▶ **Exercise prompt**:
All of the records must come back exactly as they were given.

Top of Material for this exercise

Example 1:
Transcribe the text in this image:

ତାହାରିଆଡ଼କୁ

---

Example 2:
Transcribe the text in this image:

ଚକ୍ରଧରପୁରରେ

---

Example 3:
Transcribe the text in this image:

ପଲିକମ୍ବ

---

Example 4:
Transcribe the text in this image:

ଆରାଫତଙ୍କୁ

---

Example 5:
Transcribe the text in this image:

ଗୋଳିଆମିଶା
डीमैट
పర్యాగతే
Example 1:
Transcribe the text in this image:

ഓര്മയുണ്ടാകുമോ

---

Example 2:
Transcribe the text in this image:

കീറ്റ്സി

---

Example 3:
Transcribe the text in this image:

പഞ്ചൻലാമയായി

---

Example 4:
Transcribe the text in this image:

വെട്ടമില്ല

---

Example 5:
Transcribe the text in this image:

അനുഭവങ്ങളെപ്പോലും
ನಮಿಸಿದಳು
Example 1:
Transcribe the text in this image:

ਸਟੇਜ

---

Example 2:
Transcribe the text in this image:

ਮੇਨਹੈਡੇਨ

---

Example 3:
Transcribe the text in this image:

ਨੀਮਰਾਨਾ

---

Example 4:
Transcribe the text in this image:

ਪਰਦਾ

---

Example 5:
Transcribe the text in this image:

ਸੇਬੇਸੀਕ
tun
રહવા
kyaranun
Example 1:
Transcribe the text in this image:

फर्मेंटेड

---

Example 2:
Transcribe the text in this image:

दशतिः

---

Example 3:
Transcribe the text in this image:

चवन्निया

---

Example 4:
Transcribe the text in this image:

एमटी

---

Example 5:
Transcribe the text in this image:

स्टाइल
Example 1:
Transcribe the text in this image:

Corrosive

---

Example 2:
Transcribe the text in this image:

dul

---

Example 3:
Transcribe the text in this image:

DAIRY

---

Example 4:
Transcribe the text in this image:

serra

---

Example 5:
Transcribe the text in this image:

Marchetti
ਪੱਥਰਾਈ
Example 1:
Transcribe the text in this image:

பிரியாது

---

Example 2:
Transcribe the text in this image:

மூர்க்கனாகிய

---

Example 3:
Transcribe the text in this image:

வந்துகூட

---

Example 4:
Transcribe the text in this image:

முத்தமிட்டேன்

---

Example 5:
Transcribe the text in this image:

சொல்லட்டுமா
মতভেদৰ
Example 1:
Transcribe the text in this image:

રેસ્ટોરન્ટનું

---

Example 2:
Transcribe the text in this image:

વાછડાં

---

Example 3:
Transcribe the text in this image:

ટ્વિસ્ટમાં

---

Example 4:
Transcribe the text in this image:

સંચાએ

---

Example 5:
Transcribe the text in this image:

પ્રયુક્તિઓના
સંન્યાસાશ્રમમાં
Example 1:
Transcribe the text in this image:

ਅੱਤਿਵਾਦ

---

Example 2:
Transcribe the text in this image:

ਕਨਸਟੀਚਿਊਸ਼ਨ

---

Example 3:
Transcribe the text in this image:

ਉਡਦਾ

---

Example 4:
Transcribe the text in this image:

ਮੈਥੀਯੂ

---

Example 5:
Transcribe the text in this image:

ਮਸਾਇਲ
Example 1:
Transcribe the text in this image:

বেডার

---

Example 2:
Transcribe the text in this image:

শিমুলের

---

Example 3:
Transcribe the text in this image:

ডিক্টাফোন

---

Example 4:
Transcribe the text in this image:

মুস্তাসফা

Bottom of Material for this exercise

▶ **Exercise solution**:
Example 1:
Transcribe the text in this image:

ତାହାରିଆଡ଼କୁ

---

Example 2:
Transcribe the text in this image:

ଚକ୍ରଧରପୁରରେ

---

Example 3:
Transcribe the text in this image:

ପଲିକମ୍ବ

---

Example 4:
Transcribe the text in this image:

ଆରାଫତଙ୍କୁ

---

Example 5:
Transcribe the text in this image:

ଗୋଳିଆମିଶା
डीमैट
పర్యాగతే
Example 1:
Transcribe the text in this image:

ഓര്മയുണ്ടാകുമോ

---

Example 2:
Transcribe the text in this image:

കീറ്റ്സി

---

Example 3:
Transcribe the text in this image:

പഞ്ചൻലാമയായി

---

Example 4:
Transcribe the text in this image:

വെട്ടമില്ല

---

Example 5:
Transcribe the text in this image:

അനുഭവങ്ങളെപ്പോലും
ನಮಿಸಿದಳು
Example 1:
Transcribe the text in this image:

ਸਟੇਜ

---

Example 2:
Transcribe the text in this image:

ਮੇਨਹੈਡੇਨ

---

Example 3:
Transcribe the text in this image:

ਨੀਮਰਾਨਾ

---

Example 4:
Transcribe the text in this image:

ਪਰਦਾ

---

Example 5:
Transcribe the text in this image:

ਸੇਬੇਸੀਕ
tun
રહવા
kyaranun
Example 1:
Transcribe the text in this image:

फर्मेंटेड

---

Example 2:
Transcribe the text in this image:

दशतिः

---

Example 3:
Transcribe the text in this image:

चवन्निया

---

Example 4:
Transcribe the text in this image:

एमटी

---

Example 5:
Transcribe the text in this image:

स्टाइल
Example 1:
Transcribe the text in this image:

Corrosive

---

Example 2:
Transcribe the text in this image:

dul

---

Example 3:
Transcribe the text in this image:

DAIRY

---

Example 4:
Transcribe the text in this image:

serra

---

Example 5:
Transcribe the text in this image:

Marchetti
ਪੱਥਰਾਈ
Example 1:
Transcribe the text in this image:

பிரியாது

---

Example 2:
Transcribe the text in this image:

மூர்க்கனாகிய

---

Example 3:
Transcribe the text in this image:

வந்துகூட

---

Example 4:
Transcribe the text in this image:

முத்தமிட்டேன்

---

Example 5:
Transcribe the text in this image:

சொல்லட்டுமா
মতভেদৰ
Example 1:
Transcribe the text in this image:

રેસ્ટોરન્ટનું

---

Example 2:
Transcribe the text in this image:

વાછડાં

---

Example 3:
Transcribe the text in this image:

ટ્વિસ્ટમાં

---

Example 4:
Transcribe the text in this image:

સંચાએ

---

Example 5:
Transcribe the text in this image:

પ્રયુક્તિઓના
સંન્યાસાશ્રમમાં
Example 1:
Transcribe the text in this image:

ਅੱਤਿਵਾਦ

---

Example 2:
Transcribe the text in this image:

ਕਨਸਟੀਚਿਊਸ਼ਨ

---

Example 3:
Transcribe the text in this image:

ਉਡਦਾ

---

Example 4:
Transcribe the text in this image:

ਮੈਥੀਯੂ

---

Example 5:
Transcribe the text in this image:

ਮਸਾਇਲ
Example 1:
Transcribe the text in this image:

বেডার

---

Example 2:
Transcribe the text in this image:

শিমুলের

---

Example 3:
Transcribe the text in this image:

ডিক্টাফোন

---

Example 4:
Transcribe the text in this image:

মুস্তাসফা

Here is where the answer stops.